You can also try industrial USB hubs. Cambrionix is a good one to try out.

sorccu avatar Oct 29 '18 01:10 sorccu

Hey guys, I'm here to talk about my expirences. With Raspberry PI3B+, i setup ubuntu arm version,docker,stf. Thus I can connect 6 devices at most. With HP mini pc,industrail hub, ubuntu, docker,I can connect 50 devices at most. Both can run large scale of devices. Hope this will help you all.

floor23 avatar Nov 16 '18 07:11 floor23

Our experiences with current Raspberry Pis are also mediocre at best. As @floor23 mentioned, hardware-wise 5 oder 6 devices seem to be an upper limit. Maintaining specific ARM images for OpenSTF is no fun either. The main pain point, however, is that due to the low number of devices that may be connected to a Pi, you need quite a lot of them for a complete test lab, which increases the overall susceptibility to hardware failure. And because the usual lab does not have much redundancy, e.g. one device of a kind, you are constantly replacing your Pis (or at least quite often).

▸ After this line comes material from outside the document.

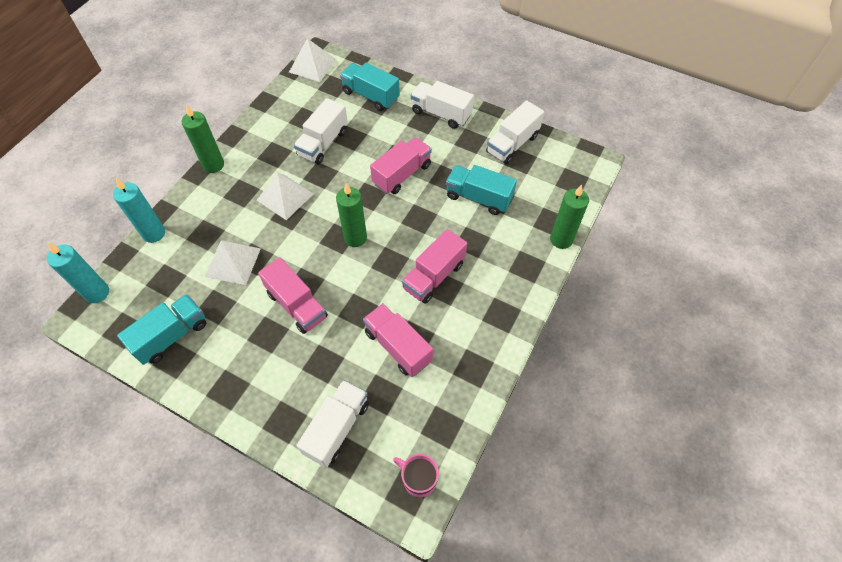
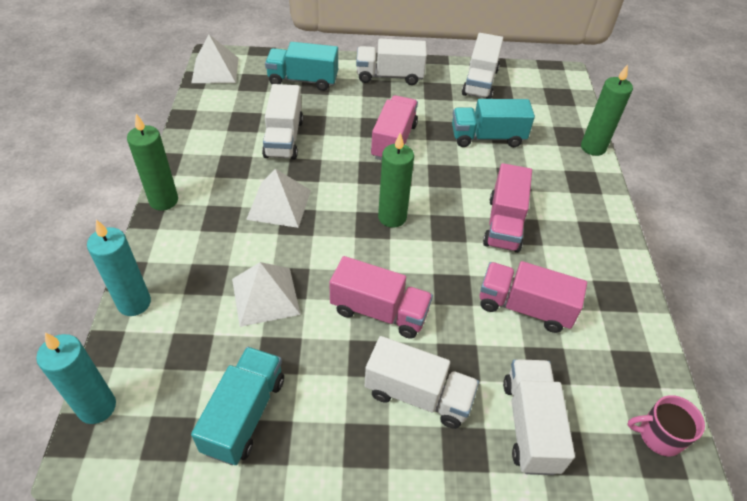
camera: 30 degrees left, 10 degrees down
none -> white truck [365,336,479,429]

After ~9 month of experience, we have decided to switch to Mac minis.

mmirold avatar Nov 16 '18 13:11 mmirold

Interesting. However, I don't agree wholeheartedly regarding the fun of the specific ARM image. What is the main blocking point for you regarding the number of devices? Network, CPU, RAM? I didn't get why you should replace often your Pis (mine have been running for months without a glitch).

gounthar avatar Nov 16 '18 13:11 gounthar

In my experience, insufficient power supply for the Pi when there are more than 6 devices connected, no matter using industrial hub or not.

ktoya avatar Nov 24 '18 13:11 ktoya

Hi guy, I am a newbie, have a question I would like to ask, can the phone connect to STF with wifi, when STF and mobile phones are in the same network?

yipeng1005 avatar Jan 21 '19 03:01 yipeng1005

Depends on USB controllers (you can upgrade it by adding external controllers for PCI and PCI-E) and HUBs quality. I'm running 21 devices on Ubuntu with PC worth about 300$. In my case uploading the .apk it's the most CPU consuming operation.

kontownik avatar May 09 '19 14:05 kontownik

Depends on USB controllers (you can upgrade it by adding external controllers for PCI and PCI-E) and HUBs quality. I'm running 21 devices on Ubuntu with PC worth about 300$. In my case uploading the .apk it's the most CPU consuming operation.

It's actually not related to USB controllers. Even if you'll add external PCI-e cards that won't be sufficient for descent scaling. The reason is related to Intel's Chipset architecture that has very limited amount of USB endpoints.

AMD is much more suitable for that particular case. An AMD system could have as much as 254 USB endpoints vs only 96 endpoints with Intel.

vovinio avatar May 09 '19 18:05 vovinio

Thanks :) wasn't aware of it. Any particular setup (e.g. chipset + motherboard) that you would recommend? I'm thinking about a new PC for my farm - using Ubuntu.

kontownik avatar May 10 '19 06:05 kontownik

@kontownik did you ended up building the hardware? I'm looking for cheapest hardware requirements to connect 200+ usb devices. If over the years you ended up learning more about it then please share. It would really help me a lot.

Thanks :)

avilabss avatar Jul 15 '22 18:07 avilabss

Hey, no... there was no budget to scale it properly... Other thing, worth mentioning, that you need to use multiple adb instances for so many devices. Single instance can work with 10-15 devices in parallel I think.